--- 本文 ---

>>>>>

テレビ

実は正月早々、実家のテレビが壊れました。2008年だかに買ったらしいシャープのアクオスで、10年間お疲れ様でした。

 

まあ、ずいぶんとヘタっていましたから、壊れどきだったと思います。液晶にムラはあるわ、文字が崩れるわ(文字化けではなく、文字の画素がイカれる)、スピーカーの接触不良はあるわ、時々電源は入らなくなるわ‥‥で、いつ壊れてもおかしくない状態でした。

 

「映像制作に従事する息子の親が、買い替え時に何もわからずテキトーでイーカゲンな安テレビを買うのは忍びない」と、実家にそれなりのスペックの4KHDRテレビ買ってあげようと計画していました。近々に車検とか色々あるので、出費が落ち着いた頃合いの春頃で考えていましたが、正月に壊れるとは計算外。

 

有機ELは魅力ではありますが、なにぶん値段が高い。黒の締まりがバツグンで整然とした画を映し出す有機ELは魅力ですが、ちょっとまだ値段がこなれてないです。もう少し未来‥‥かな。

 

やはり、こなれた液晶の50インチあたりになろうかと思います。一般家庭のリビング用途なので視野角が広いのが良いのと、HDRといっても300nitsくらいはクリアしていたいので、まだ機種を選考中です。ぶっちゃけ、今はまだ全然、本気で調べてません。

 

ただ、メーカーのデモとかで色んな機種を見ているので(=まあ、デモなので、一番良い機種=フラッグシップモデルでしょうが)、HDRのなんたるかは目視で既に確認しております。作業場のモニタも、監督さんや演出さんがチェックするための4Kモニタ(私らのマスモニ)はRec.2020などの新世代の色域をカバーしていますし、年末のまさかのクラッシュで2.5Kモニタと入れ替えになった作業用4Kモニタも、廉価(といっても10万はします)ですが数億色(10bit)で、かつ色域も広いです(今日、入れ替えだったので、まだ詳細を把握しておりません)

 

実のところ私、HDRに関しては一番最後に知った「新技術」でした。4Kや60pなどの、ビデオ解像度やフレームレートばかりに気を取られて(アニメーター出身の悪い癖です)、HDRのスゴさをナメておりました。ごめんなさい。

<<<<<

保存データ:

>>>>>

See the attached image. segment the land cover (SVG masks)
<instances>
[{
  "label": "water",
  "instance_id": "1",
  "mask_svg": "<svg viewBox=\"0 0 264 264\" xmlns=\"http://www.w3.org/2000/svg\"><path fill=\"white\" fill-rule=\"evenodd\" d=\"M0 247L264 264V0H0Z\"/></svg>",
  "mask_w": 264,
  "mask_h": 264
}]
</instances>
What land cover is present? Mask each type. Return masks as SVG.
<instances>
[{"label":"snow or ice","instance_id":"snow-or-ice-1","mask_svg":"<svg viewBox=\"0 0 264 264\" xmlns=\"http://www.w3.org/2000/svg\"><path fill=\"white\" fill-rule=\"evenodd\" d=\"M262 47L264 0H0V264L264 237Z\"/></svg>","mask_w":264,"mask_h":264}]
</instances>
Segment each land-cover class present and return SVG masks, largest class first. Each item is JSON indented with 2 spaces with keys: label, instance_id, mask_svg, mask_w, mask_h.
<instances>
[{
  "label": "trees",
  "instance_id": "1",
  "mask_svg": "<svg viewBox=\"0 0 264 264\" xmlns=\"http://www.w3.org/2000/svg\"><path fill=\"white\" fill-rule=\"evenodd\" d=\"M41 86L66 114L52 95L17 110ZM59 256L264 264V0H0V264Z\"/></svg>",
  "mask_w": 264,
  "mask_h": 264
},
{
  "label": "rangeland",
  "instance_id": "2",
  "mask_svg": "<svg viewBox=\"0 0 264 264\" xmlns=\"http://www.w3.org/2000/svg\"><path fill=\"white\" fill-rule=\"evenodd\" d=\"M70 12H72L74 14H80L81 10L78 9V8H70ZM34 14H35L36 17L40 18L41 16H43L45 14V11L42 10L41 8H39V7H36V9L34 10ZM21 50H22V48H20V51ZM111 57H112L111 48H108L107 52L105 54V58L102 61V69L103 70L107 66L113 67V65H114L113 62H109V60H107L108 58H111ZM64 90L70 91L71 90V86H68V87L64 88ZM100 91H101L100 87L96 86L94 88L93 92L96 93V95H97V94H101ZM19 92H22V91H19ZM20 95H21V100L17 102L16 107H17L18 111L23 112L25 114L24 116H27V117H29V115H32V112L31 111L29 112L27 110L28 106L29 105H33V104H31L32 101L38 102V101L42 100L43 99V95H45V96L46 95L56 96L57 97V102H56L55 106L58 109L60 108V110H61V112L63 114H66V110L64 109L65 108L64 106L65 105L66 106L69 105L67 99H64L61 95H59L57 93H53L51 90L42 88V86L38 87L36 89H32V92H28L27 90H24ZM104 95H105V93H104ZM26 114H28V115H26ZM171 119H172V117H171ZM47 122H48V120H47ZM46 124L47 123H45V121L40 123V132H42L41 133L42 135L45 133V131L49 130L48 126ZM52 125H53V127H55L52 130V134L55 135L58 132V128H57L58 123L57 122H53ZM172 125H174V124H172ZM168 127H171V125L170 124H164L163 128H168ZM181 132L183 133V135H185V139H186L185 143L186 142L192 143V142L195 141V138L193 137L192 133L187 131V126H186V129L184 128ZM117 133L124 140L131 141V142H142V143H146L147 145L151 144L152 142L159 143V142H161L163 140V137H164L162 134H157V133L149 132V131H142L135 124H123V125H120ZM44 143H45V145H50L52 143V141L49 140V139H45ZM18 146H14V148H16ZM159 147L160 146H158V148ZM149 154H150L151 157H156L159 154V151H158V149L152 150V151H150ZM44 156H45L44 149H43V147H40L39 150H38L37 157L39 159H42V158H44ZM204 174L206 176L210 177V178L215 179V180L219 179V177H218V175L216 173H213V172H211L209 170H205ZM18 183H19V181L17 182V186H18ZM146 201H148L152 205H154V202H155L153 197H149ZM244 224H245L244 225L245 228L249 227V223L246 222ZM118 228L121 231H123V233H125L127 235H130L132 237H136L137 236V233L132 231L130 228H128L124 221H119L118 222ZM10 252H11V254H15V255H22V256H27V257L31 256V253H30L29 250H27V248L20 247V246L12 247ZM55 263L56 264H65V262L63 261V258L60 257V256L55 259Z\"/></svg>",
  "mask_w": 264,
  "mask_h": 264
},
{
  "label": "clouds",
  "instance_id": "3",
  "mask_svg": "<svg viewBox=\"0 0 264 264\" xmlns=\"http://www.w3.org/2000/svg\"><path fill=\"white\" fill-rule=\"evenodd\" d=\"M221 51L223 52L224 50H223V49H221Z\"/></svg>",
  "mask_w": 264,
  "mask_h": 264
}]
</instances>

<<<<<

--- 課題内容 ---
本文に記されている、壊れる前の実家のテレビの不具合をすべて挙げてください。 解答には本文の内容のみを用いてください。

--- 課題の解答 ---
・液晶にムラがある
・文字が崩れる(文字の画素がおかしくなる)
・スピーカーの接触不良がある
・時々電源が入らなくなる